BlackRock, the world’s largest asset manager, released results from its Global Client Sustainable Investing Survey, indicating growing global demand for sustainable investing, and indications that investors expect to continue increasing ESG allocations for years to come.

The BlackRock survey covered 425 investors in 27 countries, representing nearly US$25 trillion in assets under management (AUM). Respondents included representatives from corporate and public pension plans, asset managers, endowments, foundations, and global wealth managers.

According to BlackRock, the survey reveals that the COVID-19 crisis has not slowed investor demand for sustainable investing, with 20% even reporting the pandemic would result in accelerated sustainable investment allocations.

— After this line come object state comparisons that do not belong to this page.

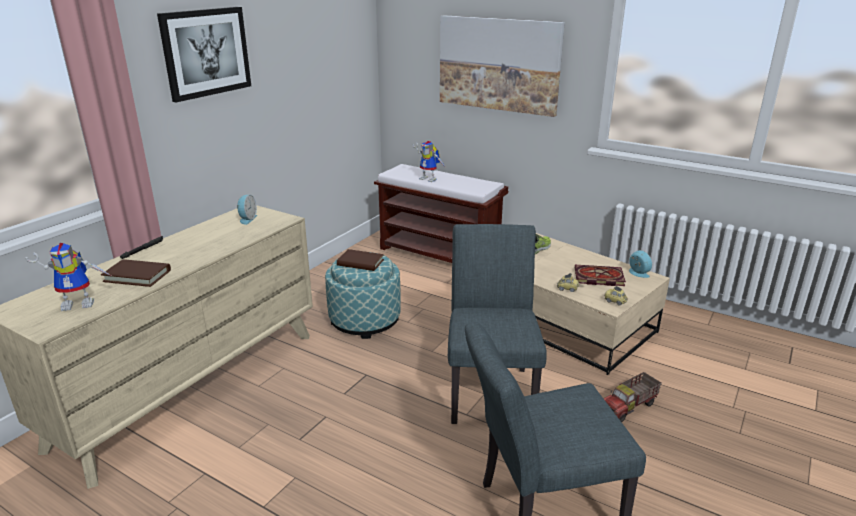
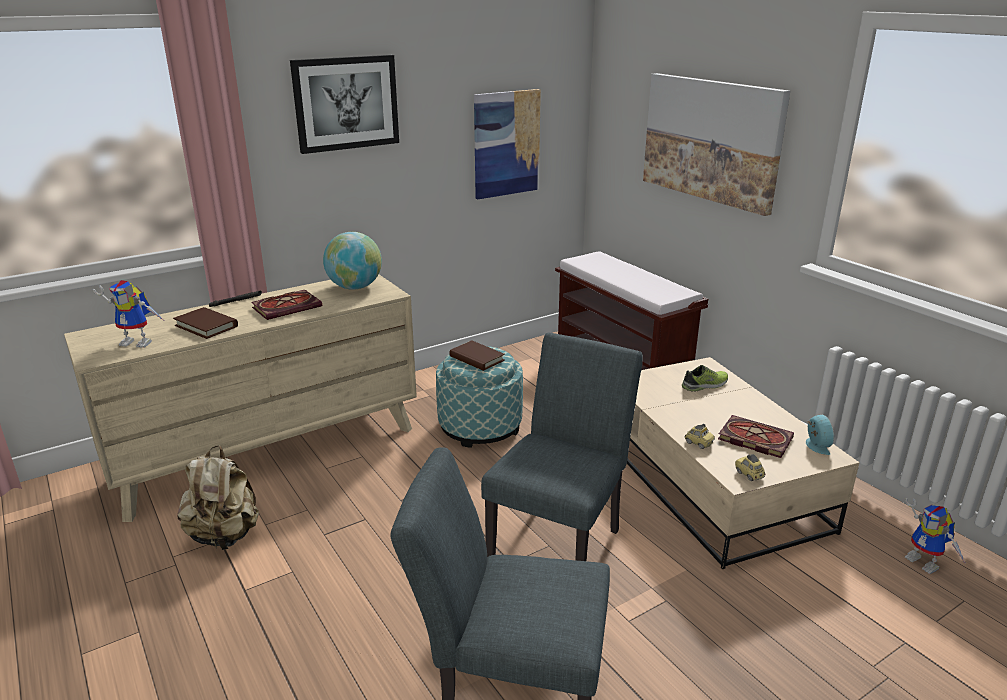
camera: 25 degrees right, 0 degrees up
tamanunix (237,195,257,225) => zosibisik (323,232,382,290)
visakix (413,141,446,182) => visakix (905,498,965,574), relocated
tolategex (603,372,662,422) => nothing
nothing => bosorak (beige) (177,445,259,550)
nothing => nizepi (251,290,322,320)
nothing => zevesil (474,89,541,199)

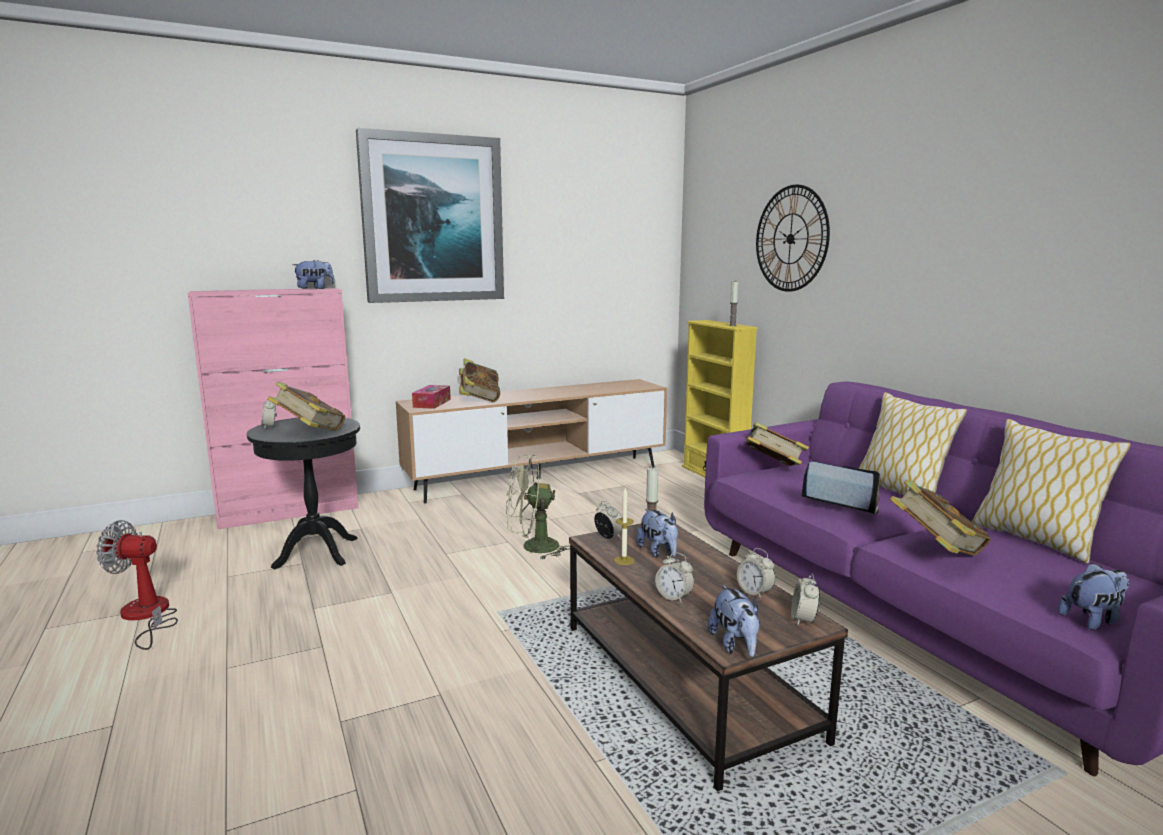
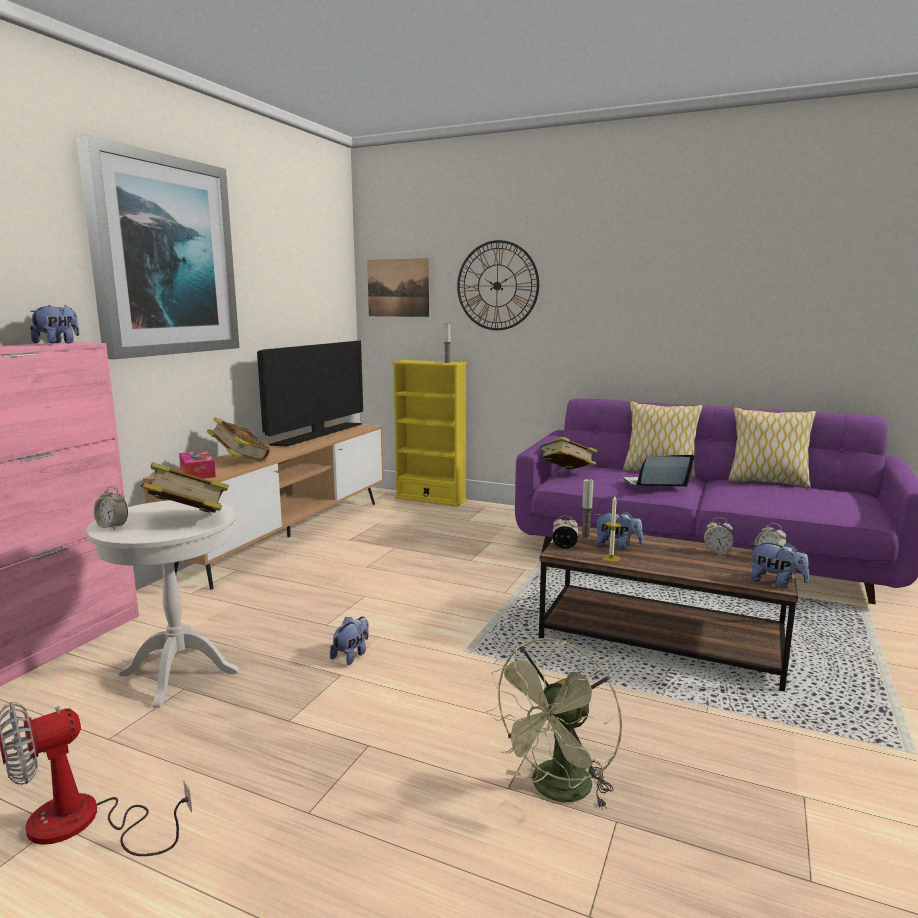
camera: 40 degrees left, 0 degrees up
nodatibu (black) (247,418,360,570) => nodatibu (white) (86,500,239,708)
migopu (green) (506,455,570,560) => migopu (green) (486,638,622,810), relocated
tamanunix (655,552,694,603) => nothing
nizepi (890,479,991,556) => nothing
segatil (1058,563,1129,630) => segatil (330,616,369,665), relocated
nothing => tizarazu (257,340,363,446)
nothing => zevesil (367,258,430,317)

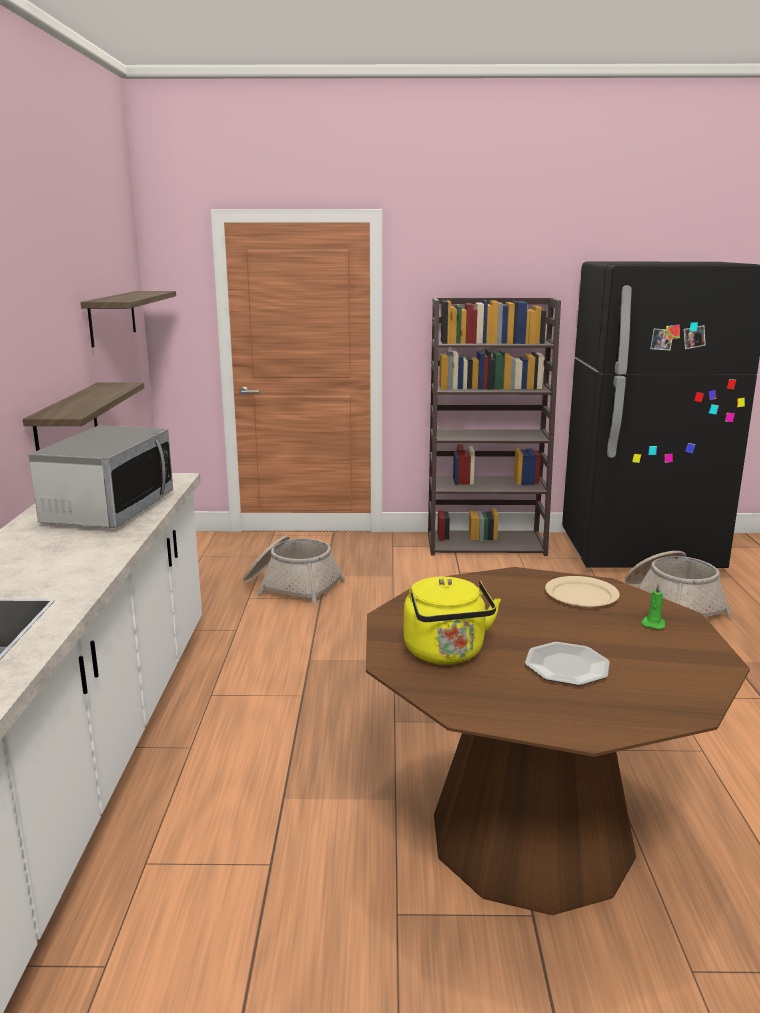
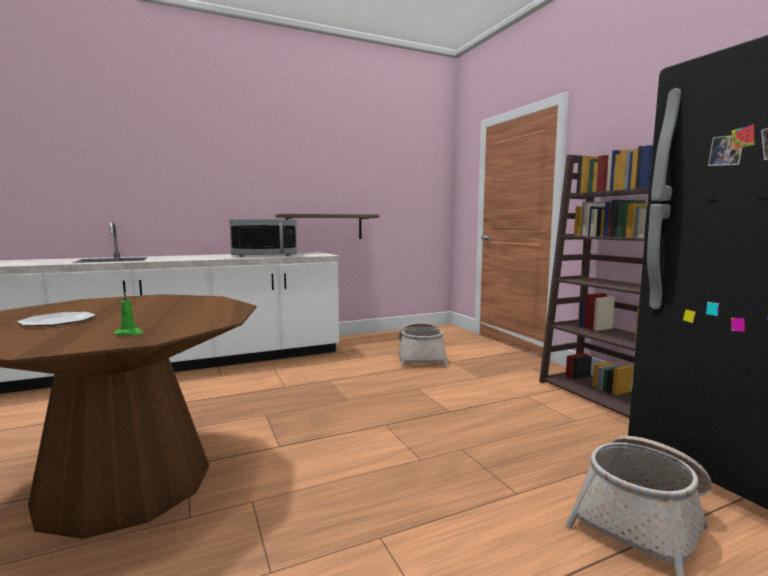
camera: 65 degrees right, 10 degrees down
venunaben (81,291,176,347) => nothing
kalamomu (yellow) (404,577,501,665) => nothing
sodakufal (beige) (545,576,620,607) => nothing

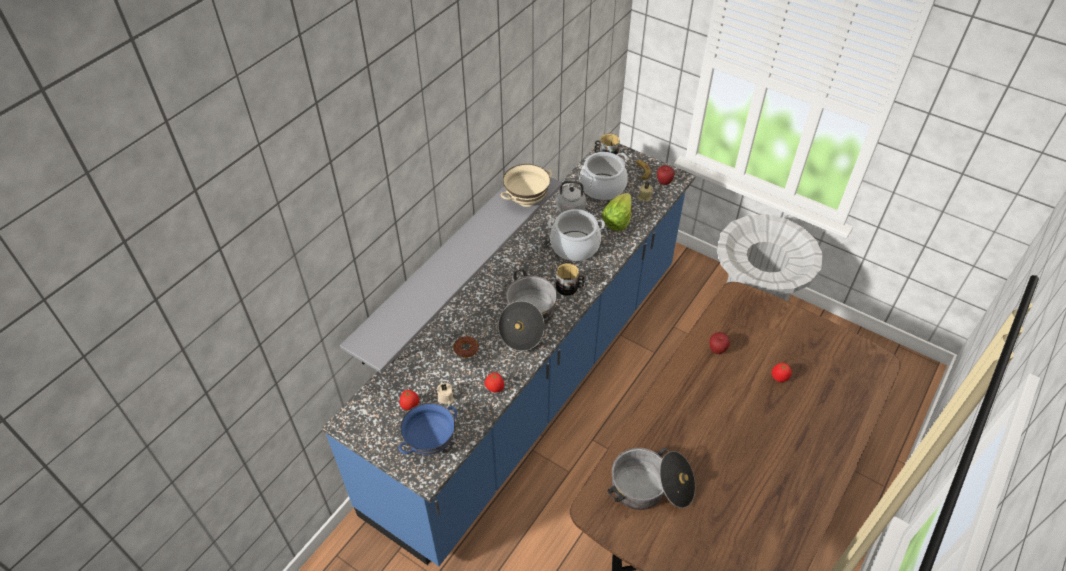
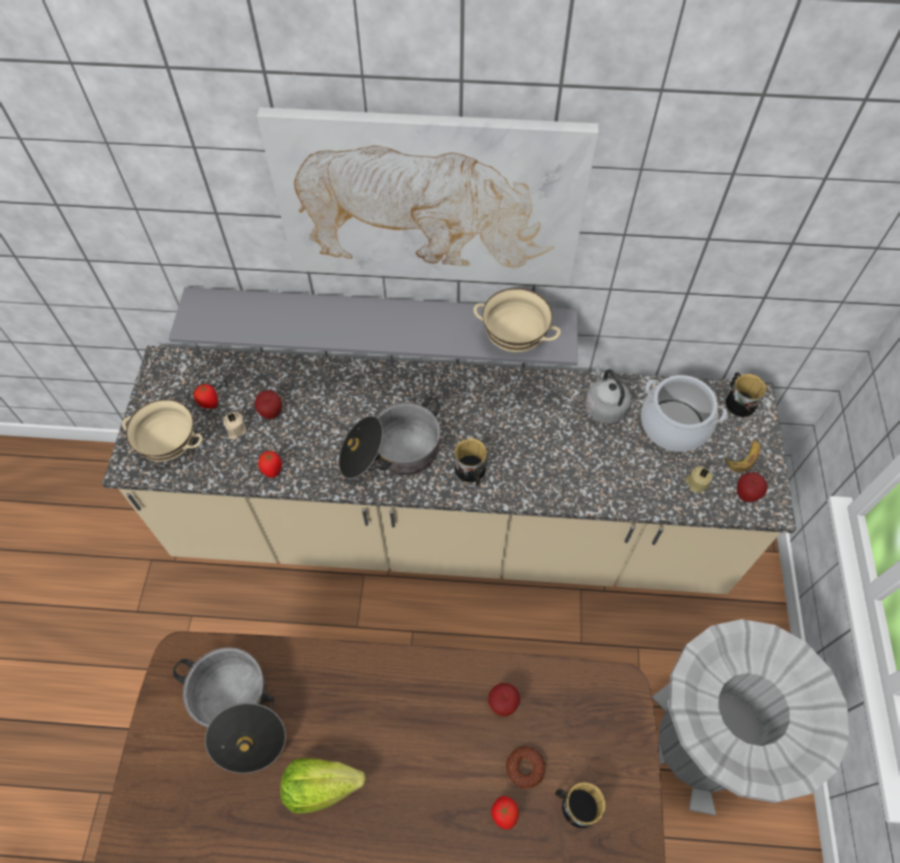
camera: 60 degrees right, 10 degrees up
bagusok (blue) (322,142,696,566) => bagusok (beige) (102,346,796,594)
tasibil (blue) (399,403,457,455) => tasibil (beige) (122,399,203,462)
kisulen (454,336,479,358) => kisulen (506,747,545,788), relocated
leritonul (548,209,605,261) => nothing
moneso (602,193,631,231) => moneso (280,758,366,814), relocated
nothing => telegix (254,390,282,419)
nothing => zevesil (257,107,599,286)
nothing => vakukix (555,782,606,828)

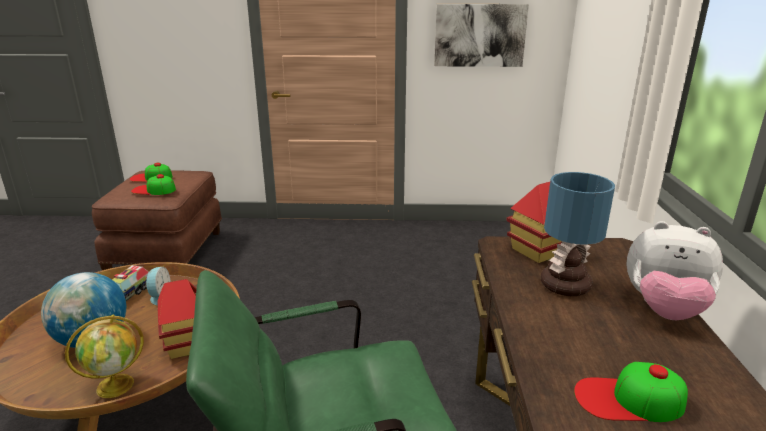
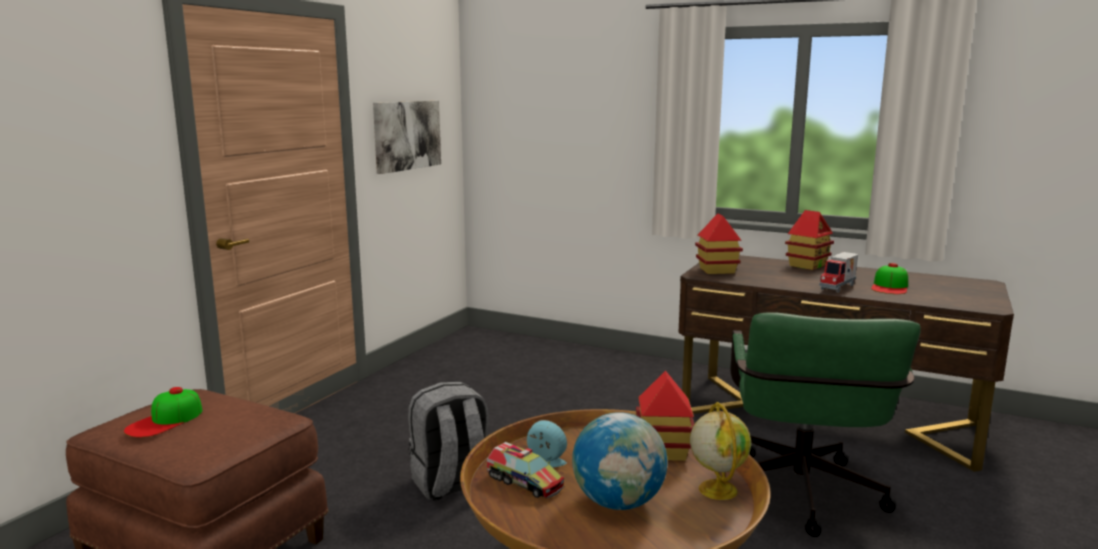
camera: 65 degrees left, 10 degrees down
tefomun (131,174,176,195) => nothing
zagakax (541,172,615,296) => nothing
segatil (626,221,723,320) => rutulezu (785,210,834,270)
nothing => bosorak (grey) (408,382,489,501)
nothing => tolategex (819,252,858,293)

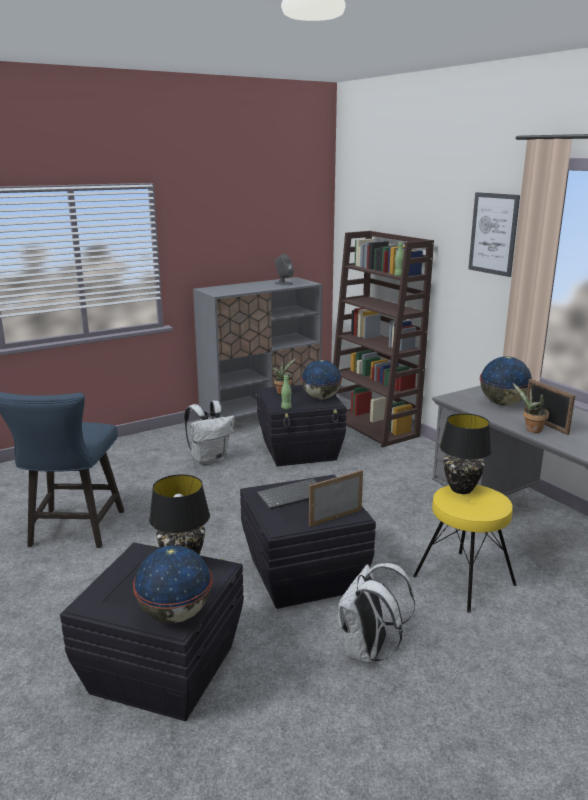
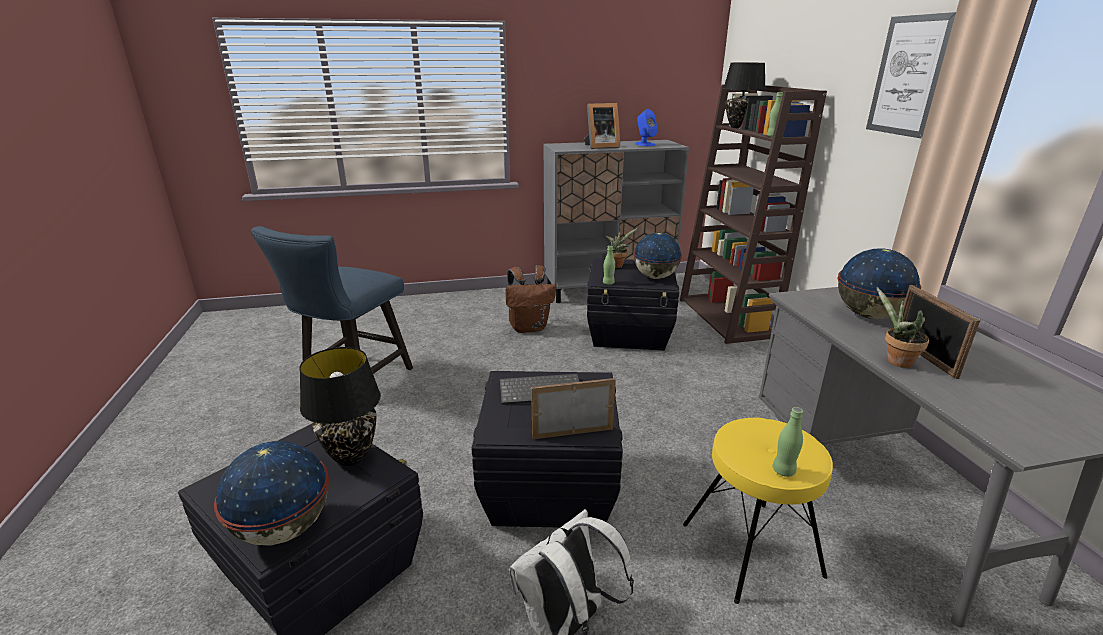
camera: 20 degrees right, 5 degrees up
bosorak (white) (184,400,234,465) => bosorak (brown) (505,265,556,333)
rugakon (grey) (275,254,294,286) => rugakon (blue) (635,109,658,146)
zagakax (black) (440,413,492,494) => zagakax (black) (723,63,765,128), relocated
nothing => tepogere (584,103,620,149)
nothing => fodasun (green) (772,407,803,477)

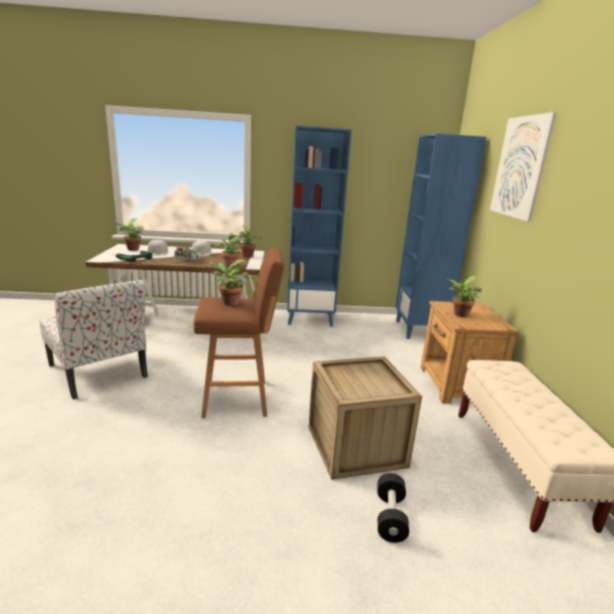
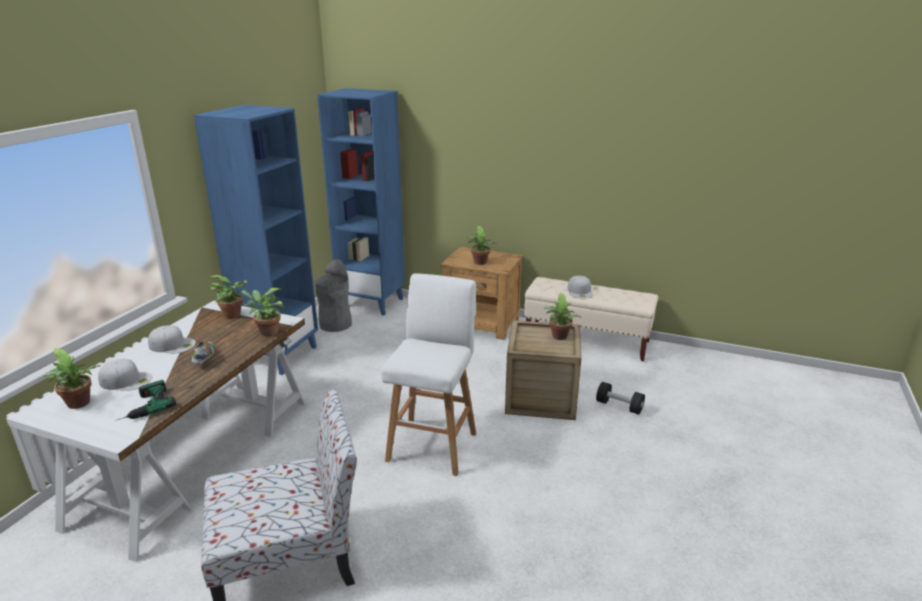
camera: 65 degrees left, 5 degrees up
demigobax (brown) (194,247,284,418) => demigobax (white) (381,274,476,476)
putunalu (209,260,250,306) => putunalu (545,293,581,340), relocated
zevesil (490,112,557,222) => nothing
nothing => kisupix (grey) (315,259,352,332)
nothing => tefomun (white) (568,276,593,298)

By region, growth in sustainable assets is most pronounced in Europe, while also increasing in the Americas and Asia-Pacific.

Mark McCombe, Chief Client Officer at BlackRock, said:

“The tectonic shift we identified earlier this year has really taken hold, as the convergence of political and regulatory pressures, technological advancements and client preferences have pushed sustainability into the mainstream of investing. The results of our survey show this sustainable transition is occurring all around the world.”

The survey found very strong investor interest globally in integrating environmental, social and governance factors in the investment process. 75% of respondents reported that they either use or would consider using an integrated approach, to account for ESG risks in their portfolios, looking at ESG criteria across all holdings and informing future investment decisions through a holistic sustainability lens.

In terms of long-term outlook, the survey suggests that the shift into sustainable assets is only beginning, with survey respondents planning to double their allocations to ESG assets under management (AUM) by 2025.

Other key findings of the BlackRock survey include:

  • Regional ESG drivers: Mitigating investment risk is a key driver for adopting sustainable investment strategies in the Americas at 49%, compared to only 37% in EMEA. Americas investors are also motivated by expectations of better risk-adjusted performance at 45%. For EMEA investors, the top driver, at 51% is because it is “the right thing to do.”
  • Top sustainability concerns: Across all regions, climate-related risks are at the top of portfolio concerns, reported by 88% of respondents globally. Looking forward, 58% of investors expect concerns over social issues such as diversity and inclusion, and fair labor practices to rise the most in the next 3-5 years.
  • Obstacles to ESG investing: ‘Poor quality or availability of ESG data and analytics’ tops the list of greatest barriers to the adoption of sustainable investing practices, reported by 53% of investors.

McCombe added:

“As we saw in this year’s survey, investors around the world are demanding continued focus from the industry on sustainability initiatives that will help them build better risk-adjusted portfolios for the future.”